(Task prompt): Only one portion of the data is to be written out: from the line bearing "Вес нетто кг/шт, ДОМАШНЯЯ: 0.3 -> 0" through the line bearing "Вес нетто кг, МЯСНАЯ СО ШПИКОМ: 3.1 -> 4.1". Write it exactly as it appears.

(Exercise inputs):
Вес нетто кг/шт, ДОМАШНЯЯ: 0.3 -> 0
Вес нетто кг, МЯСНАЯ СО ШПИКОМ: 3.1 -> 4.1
...
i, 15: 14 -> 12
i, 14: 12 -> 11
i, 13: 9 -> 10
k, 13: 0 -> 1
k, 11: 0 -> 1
* * *
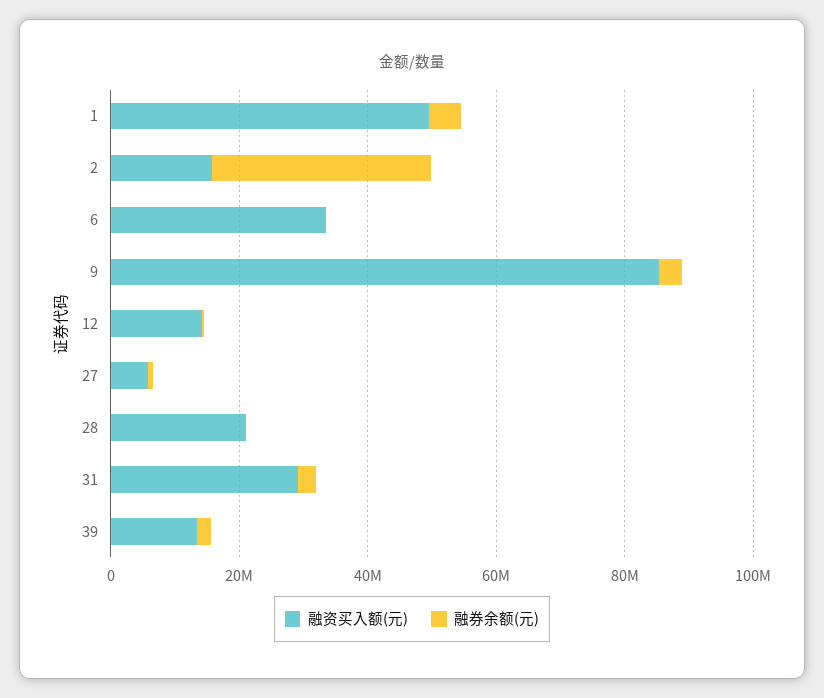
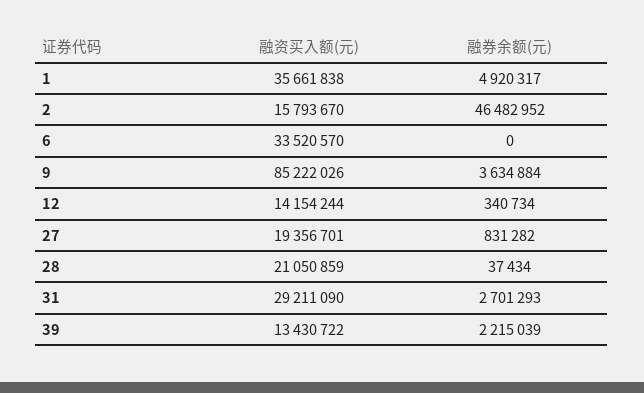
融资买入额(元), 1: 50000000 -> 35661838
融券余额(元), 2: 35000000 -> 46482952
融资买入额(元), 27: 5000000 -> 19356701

(Answer for this exercise):
Вес нетто кг/шт, ДОМАШНЯЯ: 0.3 -> 0
Вес нетто кг, МЯСНАЯ СО ШПИКОМ: 3.1 -> 4.1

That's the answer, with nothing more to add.